┌─ SUPPLIED DATA

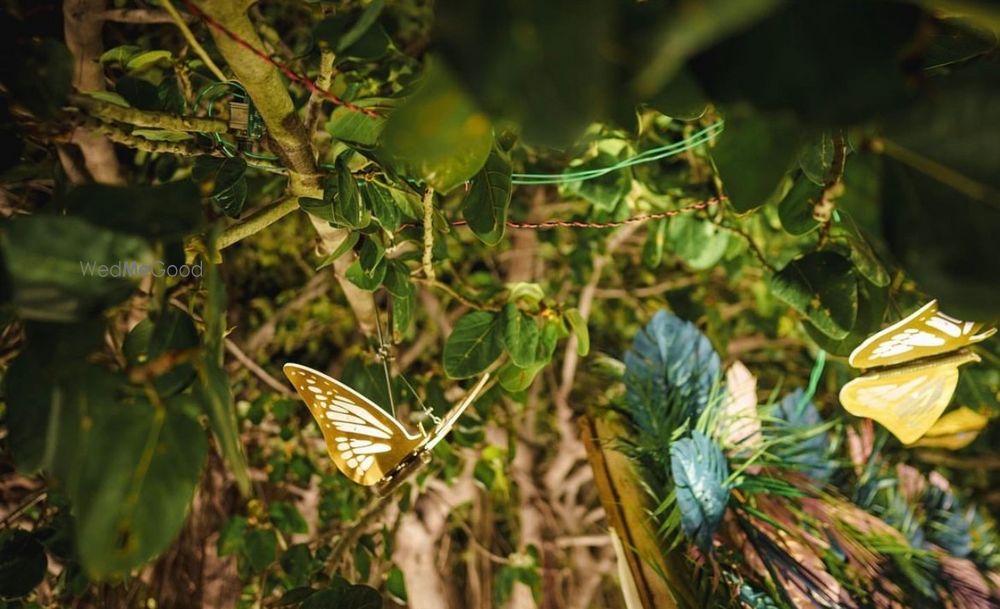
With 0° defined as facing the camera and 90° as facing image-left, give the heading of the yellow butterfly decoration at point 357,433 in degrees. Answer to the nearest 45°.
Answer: approximately 225°

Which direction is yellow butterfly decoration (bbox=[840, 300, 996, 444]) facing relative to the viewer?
to the viewer's right
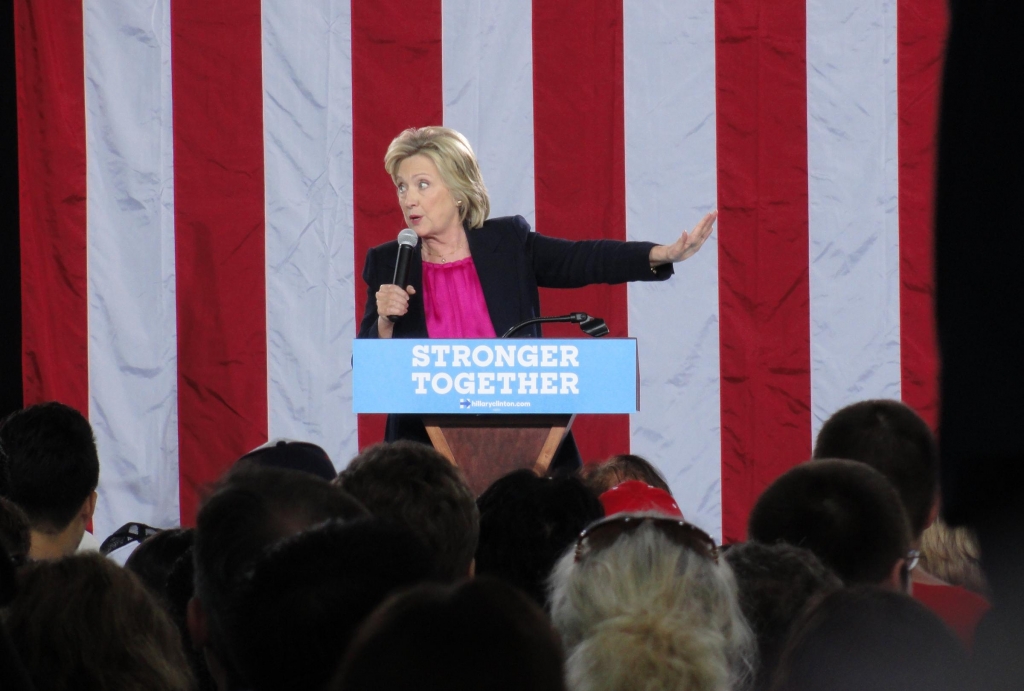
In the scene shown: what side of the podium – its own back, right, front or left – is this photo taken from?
front

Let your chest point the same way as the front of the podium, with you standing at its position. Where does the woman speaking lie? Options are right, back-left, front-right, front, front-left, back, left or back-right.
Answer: back
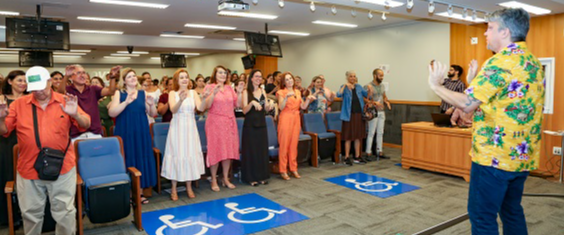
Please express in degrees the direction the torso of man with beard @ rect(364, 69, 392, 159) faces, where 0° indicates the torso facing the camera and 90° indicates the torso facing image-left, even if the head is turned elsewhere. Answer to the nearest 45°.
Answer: approximately 315°

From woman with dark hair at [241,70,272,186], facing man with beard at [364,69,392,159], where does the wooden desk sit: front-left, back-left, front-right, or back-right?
front-right

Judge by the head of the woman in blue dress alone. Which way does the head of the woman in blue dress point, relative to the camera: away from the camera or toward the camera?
toward the camera

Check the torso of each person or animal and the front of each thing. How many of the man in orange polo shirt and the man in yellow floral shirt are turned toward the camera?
1

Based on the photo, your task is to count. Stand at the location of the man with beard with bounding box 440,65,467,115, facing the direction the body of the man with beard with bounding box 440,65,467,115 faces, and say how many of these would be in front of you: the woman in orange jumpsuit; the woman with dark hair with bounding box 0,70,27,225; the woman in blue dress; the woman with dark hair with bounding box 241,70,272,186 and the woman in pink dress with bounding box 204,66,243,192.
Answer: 5

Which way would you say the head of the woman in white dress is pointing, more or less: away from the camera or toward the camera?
toward the camera

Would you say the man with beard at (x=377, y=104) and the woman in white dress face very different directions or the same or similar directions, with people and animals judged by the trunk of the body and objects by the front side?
same or similar directions

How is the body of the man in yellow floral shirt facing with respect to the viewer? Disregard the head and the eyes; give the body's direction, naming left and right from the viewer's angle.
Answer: facing away from the viewer and to the left of the viewer

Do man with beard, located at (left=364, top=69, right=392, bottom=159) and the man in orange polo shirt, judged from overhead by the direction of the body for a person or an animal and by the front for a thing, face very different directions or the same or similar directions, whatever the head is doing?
same or similar directions

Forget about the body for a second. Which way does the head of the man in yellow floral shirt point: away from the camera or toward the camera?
away from the camera

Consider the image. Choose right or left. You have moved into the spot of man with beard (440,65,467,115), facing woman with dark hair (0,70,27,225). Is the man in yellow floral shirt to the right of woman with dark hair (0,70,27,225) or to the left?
left

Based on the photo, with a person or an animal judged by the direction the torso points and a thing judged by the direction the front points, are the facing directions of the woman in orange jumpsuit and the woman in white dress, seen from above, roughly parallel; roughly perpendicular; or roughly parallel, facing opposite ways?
roughly parallel

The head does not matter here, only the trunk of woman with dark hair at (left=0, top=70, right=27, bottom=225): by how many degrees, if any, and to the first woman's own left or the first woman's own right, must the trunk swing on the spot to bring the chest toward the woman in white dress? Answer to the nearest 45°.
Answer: approximately 45° to the first woman's own left

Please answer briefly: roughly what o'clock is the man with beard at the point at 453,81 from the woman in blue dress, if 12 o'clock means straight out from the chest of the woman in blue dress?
The man with beard is roughly at 10 o'clock from the woman in blue dress.

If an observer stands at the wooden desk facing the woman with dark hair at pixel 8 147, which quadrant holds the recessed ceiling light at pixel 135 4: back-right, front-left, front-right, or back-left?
front-right
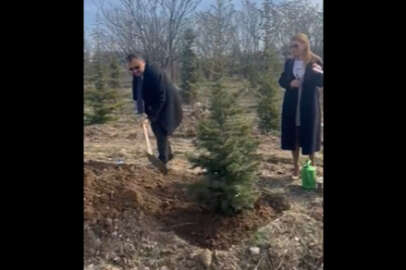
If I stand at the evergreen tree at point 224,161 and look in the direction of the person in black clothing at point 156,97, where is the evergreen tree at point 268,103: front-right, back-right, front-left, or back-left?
front-right

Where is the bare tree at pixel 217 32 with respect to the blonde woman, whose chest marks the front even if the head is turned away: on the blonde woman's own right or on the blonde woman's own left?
on the blonde woman's own right

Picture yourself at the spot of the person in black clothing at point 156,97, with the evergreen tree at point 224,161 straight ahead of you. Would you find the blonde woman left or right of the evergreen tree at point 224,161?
left

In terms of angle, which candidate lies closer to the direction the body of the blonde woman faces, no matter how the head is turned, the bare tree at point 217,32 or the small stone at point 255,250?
the small stone

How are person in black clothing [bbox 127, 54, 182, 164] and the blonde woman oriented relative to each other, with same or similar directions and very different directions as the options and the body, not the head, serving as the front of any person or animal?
same or similar directions

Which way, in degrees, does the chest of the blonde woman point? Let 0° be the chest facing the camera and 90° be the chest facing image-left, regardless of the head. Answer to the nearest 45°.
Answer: approximately 45°

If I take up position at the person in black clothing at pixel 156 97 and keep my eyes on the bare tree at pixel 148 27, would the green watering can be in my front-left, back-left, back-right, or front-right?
back-right

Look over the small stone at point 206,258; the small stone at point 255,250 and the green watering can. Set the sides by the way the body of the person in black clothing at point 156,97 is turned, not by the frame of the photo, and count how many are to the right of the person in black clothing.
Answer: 0

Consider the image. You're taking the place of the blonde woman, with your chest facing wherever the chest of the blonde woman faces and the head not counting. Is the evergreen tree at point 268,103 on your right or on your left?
on your right

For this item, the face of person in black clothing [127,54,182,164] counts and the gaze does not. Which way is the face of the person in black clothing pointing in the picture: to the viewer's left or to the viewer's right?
to the viewer's left

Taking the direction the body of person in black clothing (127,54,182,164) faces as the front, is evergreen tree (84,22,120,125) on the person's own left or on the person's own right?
on the person's own right
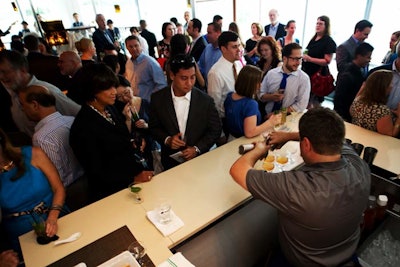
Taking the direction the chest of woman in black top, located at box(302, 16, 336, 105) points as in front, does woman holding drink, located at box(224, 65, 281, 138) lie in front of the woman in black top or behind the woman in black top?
in front

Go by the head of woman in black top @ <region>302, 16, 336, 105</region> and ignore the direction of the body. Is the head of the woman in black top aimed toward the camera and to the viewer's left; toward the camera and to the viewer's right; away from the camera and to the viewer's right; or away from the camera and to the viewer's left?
toward the camera and to the viewer's left

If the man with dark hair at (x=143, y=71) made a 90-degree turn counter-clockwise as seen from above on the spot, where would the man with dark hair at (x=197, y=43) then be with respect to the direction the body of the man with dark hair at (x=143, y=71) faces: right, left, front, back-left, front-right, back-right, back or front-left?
left

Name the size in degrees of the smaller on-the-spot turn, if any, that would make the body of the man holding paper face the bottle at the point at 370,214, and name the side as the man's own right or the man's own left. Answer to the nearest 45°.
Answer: approximately 45° to the man's own left

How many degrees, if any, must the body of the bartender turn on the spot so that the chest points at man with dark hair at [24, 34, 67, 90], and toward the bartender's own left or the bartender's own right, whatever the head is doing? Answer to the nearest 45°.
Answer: approximately 45° to the bartender's own left

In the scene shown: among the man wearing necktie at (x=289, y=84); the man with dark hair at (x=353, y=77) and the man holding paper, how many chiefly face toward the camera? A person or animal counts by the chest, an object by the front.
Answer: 2

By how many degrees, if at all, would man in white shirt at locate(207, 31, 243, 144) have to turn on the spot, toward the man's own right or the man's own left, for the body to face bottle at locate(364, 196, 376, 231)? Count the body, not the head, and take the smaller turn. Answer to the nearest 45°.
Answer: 0° — they already face it

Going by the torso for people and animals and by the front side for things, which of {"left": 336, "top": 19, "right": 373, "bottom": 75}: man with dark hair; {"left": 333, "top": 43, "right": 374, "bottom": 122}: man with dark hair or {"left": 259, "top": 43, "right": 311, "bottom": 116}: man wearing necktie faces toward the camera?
the man wearing necktie

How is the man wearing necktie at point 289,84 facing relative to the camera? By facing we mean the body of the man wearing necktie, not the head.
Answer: toward the camera

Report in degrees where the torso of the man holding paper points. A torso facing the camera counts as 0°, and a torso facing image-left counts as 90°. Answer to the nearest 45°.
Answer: approximately 0°

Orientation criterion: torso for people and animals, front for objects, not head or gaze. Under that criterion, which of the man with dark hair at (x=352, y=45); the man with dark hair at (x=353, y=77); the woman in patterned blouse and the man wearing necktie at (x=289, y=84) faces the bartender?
the man wearing necktie

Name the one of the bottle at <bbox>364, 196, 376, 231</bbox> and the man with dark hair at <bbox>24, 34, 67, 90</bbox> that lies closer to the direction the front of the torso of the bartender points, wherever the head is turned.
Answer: the man with dark hair

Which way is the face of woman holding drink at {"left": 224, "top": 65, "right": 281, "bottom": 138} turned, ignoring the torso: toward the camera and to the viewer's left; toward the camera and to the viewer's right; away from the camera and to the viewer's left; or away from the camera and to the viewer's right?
away from the camera and to the viewer's right

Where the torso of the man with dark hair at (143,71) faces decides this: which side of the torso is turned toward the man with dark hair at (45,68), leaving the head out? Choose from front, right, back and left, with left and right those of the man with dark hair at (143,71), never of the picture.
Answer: right
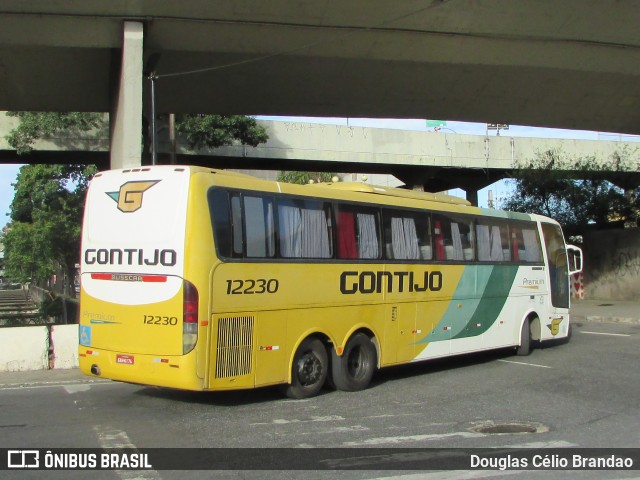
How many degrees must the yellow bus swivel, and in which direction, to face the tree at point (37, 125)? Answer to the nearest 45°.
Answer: approximately 90° to its left

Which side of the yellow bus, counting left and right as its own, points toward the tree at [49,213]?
left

└─

### EXERCISE GOAL
Present the records from the start through the line containing "Answer: back" as a numbered list, one line per item, skipping blank lines and leaving out the pictures.

### RESULT OF THIS TASK
1. With 0° defined as facing the camera and 90° as facing image-left, give the heading of the yellow butterfly decoration at point 357,433 in degrees. Answer to the nearest 45°.
2. Answer: approximately 225°
3. Which direction is yellow butterfly decoration (bbox=[840, 300, 996, 444]) facing relative to the viewer?
4. to the viewer's right
5. In the scene shown: what side of the podium – its own back, right, front or left – is this photo taken from?
6. front
7. Let your chest point the same way as the front of the podium, with you standing at its position. Where does the woman speaking lie? Options are right, back-left, front-right, front, front-left, back, left or back-right.
8. Answer: back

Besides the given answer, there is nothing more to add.